Material for this exercise START

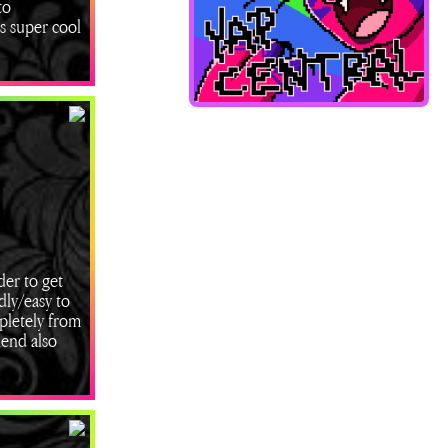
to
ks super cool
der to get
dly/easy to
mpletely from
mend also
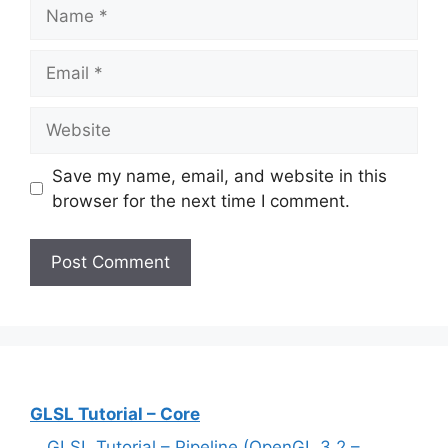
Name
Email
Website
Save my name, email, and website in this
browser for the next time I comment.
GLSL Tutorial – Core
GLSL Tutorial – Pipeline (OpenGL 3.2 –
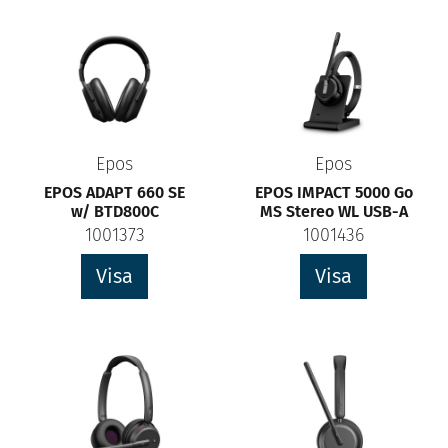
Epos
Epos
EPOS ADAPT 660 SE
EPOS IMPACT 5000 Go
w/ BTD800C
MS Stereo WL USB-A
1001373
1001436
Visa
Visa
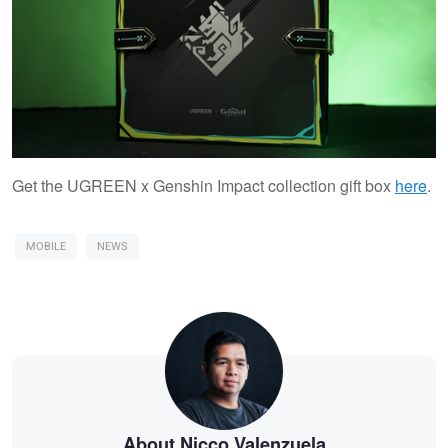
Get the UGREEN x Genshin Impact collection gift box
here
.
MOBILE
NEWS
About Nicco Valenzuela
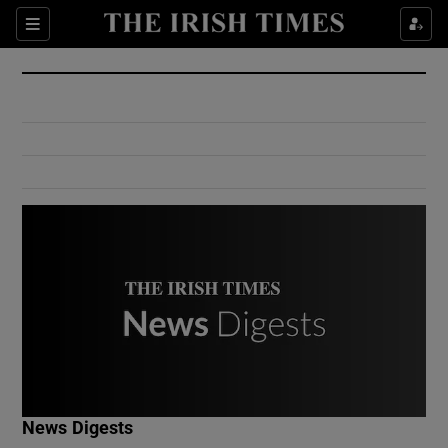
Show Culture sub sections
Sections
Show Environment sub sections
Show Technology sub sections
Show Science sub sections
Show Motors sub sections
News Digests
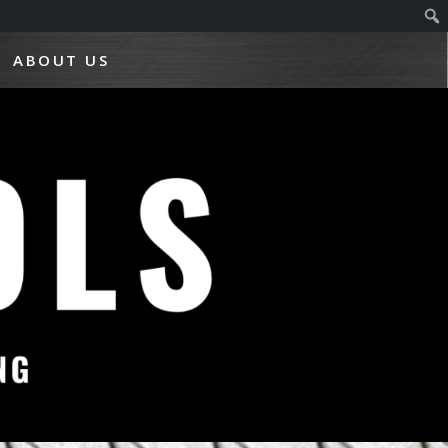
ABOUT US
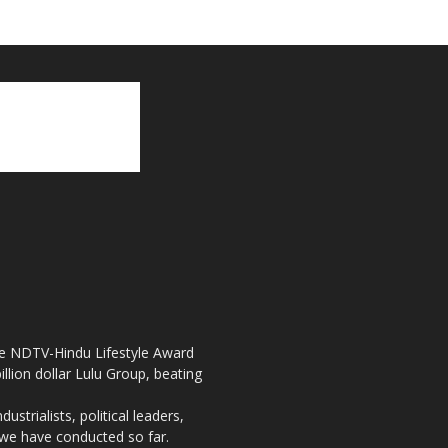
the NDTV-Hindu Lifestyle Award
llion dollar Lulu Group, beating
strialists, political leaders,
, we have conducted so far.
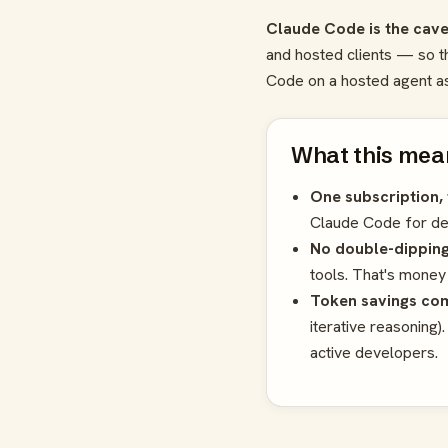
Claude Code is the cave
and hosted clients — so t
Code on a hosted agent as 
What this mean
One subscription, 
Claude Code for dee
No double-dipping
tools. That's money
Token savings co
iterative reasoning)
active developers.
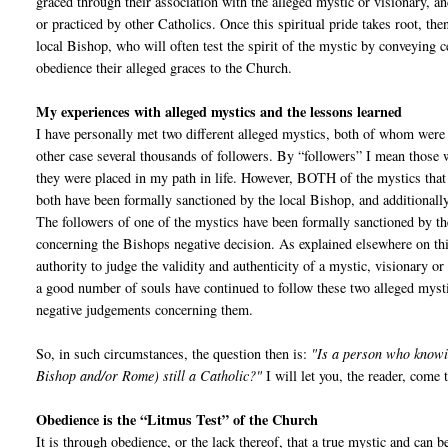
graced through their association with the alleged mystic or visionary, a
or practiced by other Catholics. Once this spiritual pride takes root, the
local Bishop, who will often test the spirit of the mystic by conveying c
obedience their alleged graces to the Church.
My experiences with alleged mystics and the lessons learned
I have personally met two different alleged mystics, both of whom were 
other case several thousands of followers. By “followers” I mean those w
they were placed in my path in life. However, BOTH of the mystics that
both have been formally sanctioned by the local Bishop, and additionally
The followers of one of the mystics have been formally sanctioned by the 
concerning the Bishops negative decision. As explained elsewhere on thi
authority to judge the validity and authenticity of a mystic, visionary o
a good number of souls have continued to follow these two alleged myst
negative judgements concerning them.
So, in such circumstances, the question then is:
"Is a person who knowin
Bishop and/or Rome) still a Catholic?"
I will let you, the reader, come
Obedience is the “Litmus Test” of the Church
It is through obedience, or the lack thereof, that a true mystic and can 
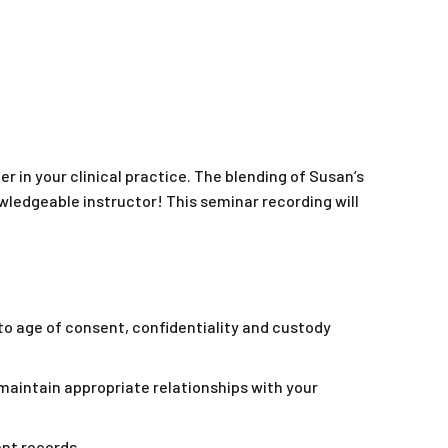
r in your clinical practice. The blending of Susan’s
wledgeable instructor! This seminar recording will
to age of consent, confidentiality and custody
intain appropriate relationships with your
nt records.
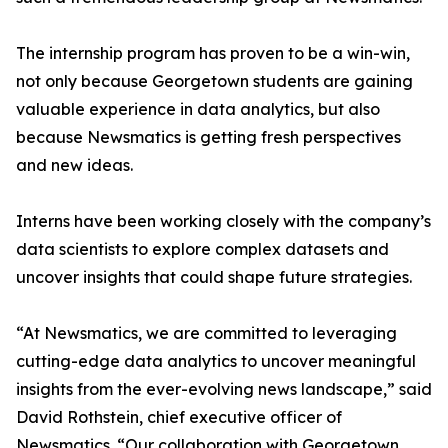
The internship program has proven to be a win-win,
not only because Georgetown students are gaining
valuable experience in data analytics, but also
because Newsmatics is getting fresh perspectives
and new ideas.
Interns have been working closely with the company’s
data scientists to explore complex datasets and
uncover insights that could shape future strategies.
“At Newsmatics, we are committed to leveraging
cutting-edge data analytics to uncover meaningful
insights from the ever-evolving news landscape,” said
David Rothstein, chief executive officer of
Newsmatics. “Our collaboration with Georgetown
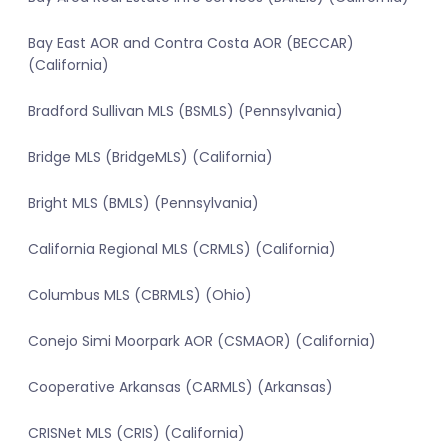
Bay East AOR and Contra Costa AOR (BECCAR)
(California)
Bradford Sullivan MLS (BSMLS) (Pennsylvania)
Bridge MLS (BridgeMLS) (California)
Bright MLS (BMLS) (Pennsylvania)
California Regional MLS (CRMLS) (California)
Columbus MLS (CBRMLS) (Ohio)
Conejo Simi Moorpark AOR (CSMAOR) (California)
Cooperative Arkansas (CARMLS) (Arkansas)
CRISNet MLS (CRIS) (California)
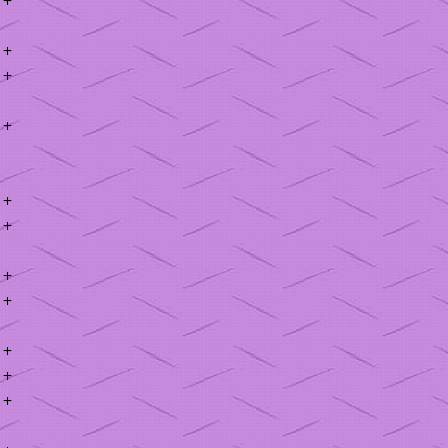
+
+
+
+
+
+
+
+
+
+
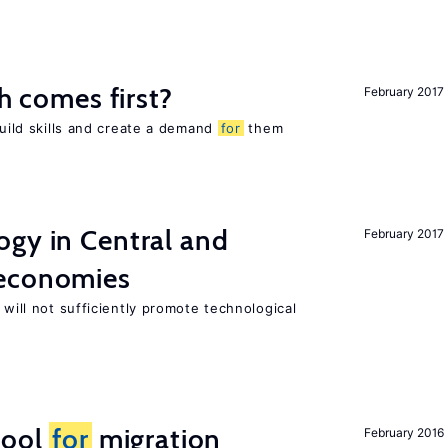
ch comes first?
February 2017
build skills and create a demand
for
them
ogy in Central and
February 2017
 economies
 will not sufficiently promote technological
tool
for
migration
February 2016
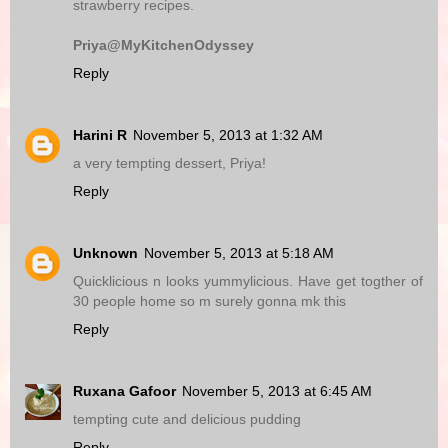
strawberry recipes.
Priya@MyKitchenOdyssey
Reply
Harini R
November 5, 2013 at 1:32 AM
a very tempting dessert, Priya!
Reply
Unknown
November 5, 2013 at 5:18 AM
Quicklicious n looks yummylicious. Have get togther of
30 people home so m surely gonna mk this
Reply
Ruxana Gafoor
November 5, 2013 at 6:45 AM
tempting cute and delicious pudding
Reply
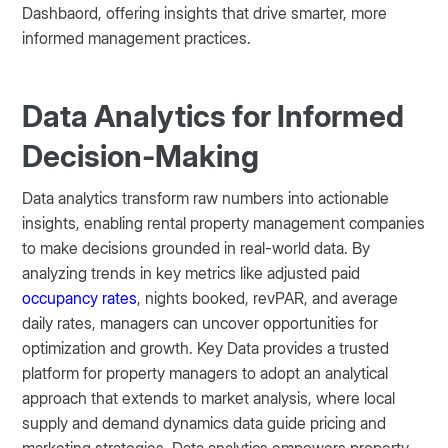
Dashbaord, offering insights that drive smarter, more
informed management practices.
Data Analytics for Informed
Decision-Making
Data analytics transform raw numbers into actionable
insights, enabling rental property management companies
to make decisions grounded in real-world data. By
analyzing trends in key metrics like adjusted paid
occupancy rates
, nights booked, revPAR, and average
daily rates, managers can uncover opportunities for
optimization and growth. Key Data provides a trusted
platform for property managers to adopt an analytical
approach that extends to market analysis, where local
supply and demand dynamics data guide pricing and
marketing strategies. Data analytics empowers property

Material for this exercise END

**Exercise aim**
Repeat the entries above exactly and skip the images.

**Response to the task**
to
ks super cool
der to get
dly/easy to
mpletely from
mend also
Name
Email
Website
Save my name, email, and website in this
browser for the next time I comment.
GLSL Tutorial – Core
GLSL Tutorial – Pipeline (OpenGL 3.2 –
Epos
Epos
EPOS ADAPT 660 SE
EPOS IMPACT 5000 Go
w/ BTD800C
MS Stereo WL USB-A
1001373
1001436
Visa
Visa
Get the UGREEN x Genshin Impact collection gift box
here
.
MOBILE
NEWS
About Nicco Valenzuela
Show Culture sub sections
Sections
Show Environment sub sections
Show Technology sub sections
Show Science sub sections
Show Motors sub sections
News Digests
ABOUT US
the NDTV-Hindu Lifestyle Award
llion dollar Lulu Group, beating
strialists, political leaders,
, we have conducted so far.
Claude Code is the cave
and hosted clients — so t
Code on a hosted agent as 
What this mean
One subscription, 
Claude Code for dee
No double-dipping
tools. That's money
Token savings co
iterative reasoning)
active developers.
graced through their association with the alleged mystic or visionary, a
or practiced by other Catholics. Once this spiritual pride takes root, the
local Bishop, who will often test the spirit of the mystic by conveying c
obedience their alleged graces to the Church.
My experiences with alleged mystics and the lessons learned
I have personally met two different alleged mystics, both of whom were 
other case several thousands of followers. By “followers” I mean those w
they were placed in my path in life. However, BOTH of the mystics that
both have been formally sanctioned by the local Bishop, and additionally
The followers of one of the mystics have been formally sanctioned by the 
concerning the Bishops negative decision. As explained elsewhere on thi
authority to judge the validity and authenticity of a mystic, visionary o
a good number of souls have continued to follow these two alleged myst
negative judgements concerning them.
So, in such circumstances, the question then is:
"Is a person who knowin
Bishop and/or Rome) still a Catholic?"
I will let you, the reader, come
Obedience is the “Litmus Test” of the Church
It is through obedience, or the lack thereof, that a true mystic and can 
r in your clinical practice. The blending of Susan’s
wledgeable instructor! This seminar recording will
to age of consent, confidentiality and custody
intain appropriate relationships with your
nt records.
The internship program has proven to be a win-win,
not only because Georgetown students are gaining
valuable experience in data analytics, but also
because Newsmatics is getting fresh perspectives
and new ideas.
Interns have been working closely with the company’s
data scientists to explore complex datasets and
uncover insights that could shape future strategies.
“At Newsmatics, we are committed to leveraging
cutting-edge data analytics to uncover meaningful
insights from the ever-evolving news landscape,” said
David Rothstein, chief executive officer of
Newsmatics. “Our collaboration with Georgetown
Bay East AOR and Contra Costa AOR (BECCAR)
(California)
Bradford Sullivan MLS (BSMLS) (Pennsylvania)
Bridge MLS (BridgeMLS) (California)
Bright MLS (BMLS) (Pennsylvania)
California Regional MLS (CRMLS) (California)
Columbus MLS (CBRMLS) (Ohio)
Conejo Simi Moorpark AOR (CSMAOR) (California)
Cooperative Arkansas (CARMLS) (Arkansas)
CRISNet MLS (CRIS) (California)
+
+
+
+
+
+
+
+
+
+
ch comes first?
February 2017
build skills and create a demand
for
them
ogy in Central and
February 2017
 economies
 will not sufficiently promote technological
tool
for
migration
February 2016
strawberry recipes.
Priya@MyKitchenOdyssey
Reply
Harini R
November 5, 2013 at 1:32 AM
a very tempting dessert, Priya!
Reply
Unknown
November 5, 2013 at 5:18 AM
Quicklicious n looks yummylicious. Have get togther of
30 people home so m surely gonna mk this
Reply
Ruxana Gafoor
November 5, 2013 at 6:45 AM
tempting cute and delicious pudding
Reply
Dashbaord, offering insights that drive smarter, more
informed management practices.
Data Analytics for Informed
Decision-Making
Data analytics transform raw numbers into actionable
insights, enabling rental property management companies
to make decisions grounded in real-world data. By
analyzing trends in key metrics like adjusted paid
occupancy rates
, nights booked, revPAR, and average
daily rates, managers can uncover opportunities for
optimization and growth. Key Data provides a trusted
platform for property managers to adopt an analytical
approach that extends to market analysis, where local
supply and demand dynamics data guide pricing and
marketing strategies. Data analytics empowers property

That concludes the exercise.